Most venerable cities in the USA have a neighborhood close to downtown that is being preserved for posterity. Many of the dwellings have been lovingly restored and are legally protected. The daughter of friends in St. Louis used to live in a historic area near what locals call the Central West End. Across the street for the entire length of Forest Park’s north side near the old Chase Hotel and the new Jeanne Gang high rise named 100 Kingshighway, these mansions were the Beverly Hills of St. Louis. St. Louis actually has 17 of these historic districts. In Seattle, it’s the Capitol Hill-Harvard-Belmont area. In Dallas it’s Swiss Avenue, and Ruth & I had a look at it earlier this year.
The Swiss Avenue Historic District is just northeast of downtown not too far from Fair Park, home of the Cotton Bowl Stadium and the fantastic Texas Centennial Exposition buildings. It’s an eight block corridor with a park down its middle containing many live oak trees between Fitzhugh and La Vista Streets. The entire neighborhood is listed on the National Register of Historic Places, and it’s Dallas’ first preserved residential area. Like Beverly Hills, it’s definitely worth a look.
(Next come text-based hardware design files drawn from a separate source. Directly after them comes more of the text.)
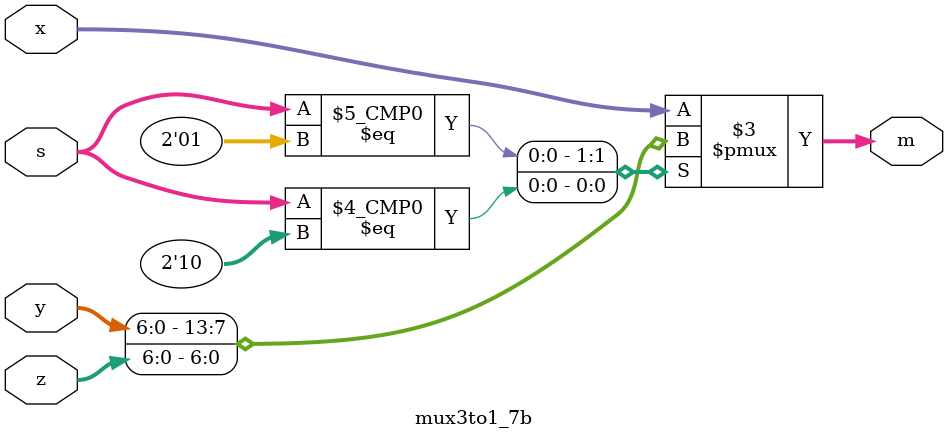
<source format=v>
module mux3to1(input [1:0] s, input x, y, z, output reg m);
    always @(*) begin
        case (s)
            1: m = y; 
            2: m = z;
            default: m = x;
        endcase
    end
endmodule

module mux3to1_8b(input [1:0] s, input [7:0] x, y, z, output reg [7:0] m);
    always @(*) begin
        case (s)
            1: m = y; 
            2: m = z;
            default: m = x;
        endcase
    end
endmodule

module mux3to1_7b(input [1:0] s, input [6:0] x, y, z, output reg [6:0] m);
    always @(*) begin
        case (s)
            1: m = y; 
            2: m = z;
            default: m = x;
        endcase
    end
endmodule
</source>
A Swiss immigrant named Henri Boll named it. It was largely developed between 1905 and the 1920s. A cotton gin manufacturer, R. S. Munger, lived here and influenced community standards. The Harris-Savage House, home to a former Dallas mayor, has been a major Texas Historic Landmark since 2013. When Swiss Avenue was being built, there were many requirements. For example, houses had to be at least 2 stories tall. However, the architectural style was left to the owner and developers. By 1970 many had been demolished or converted to apartments but there were about 200 of them left. Like other such areas, the initial residents tended to be lawyers, bankers, doctors, and rich industrialists.
What is left of Swiss Avenue has a unique character, has been lavished with much affection, is beautifully preserved, and is definitely worth seeing.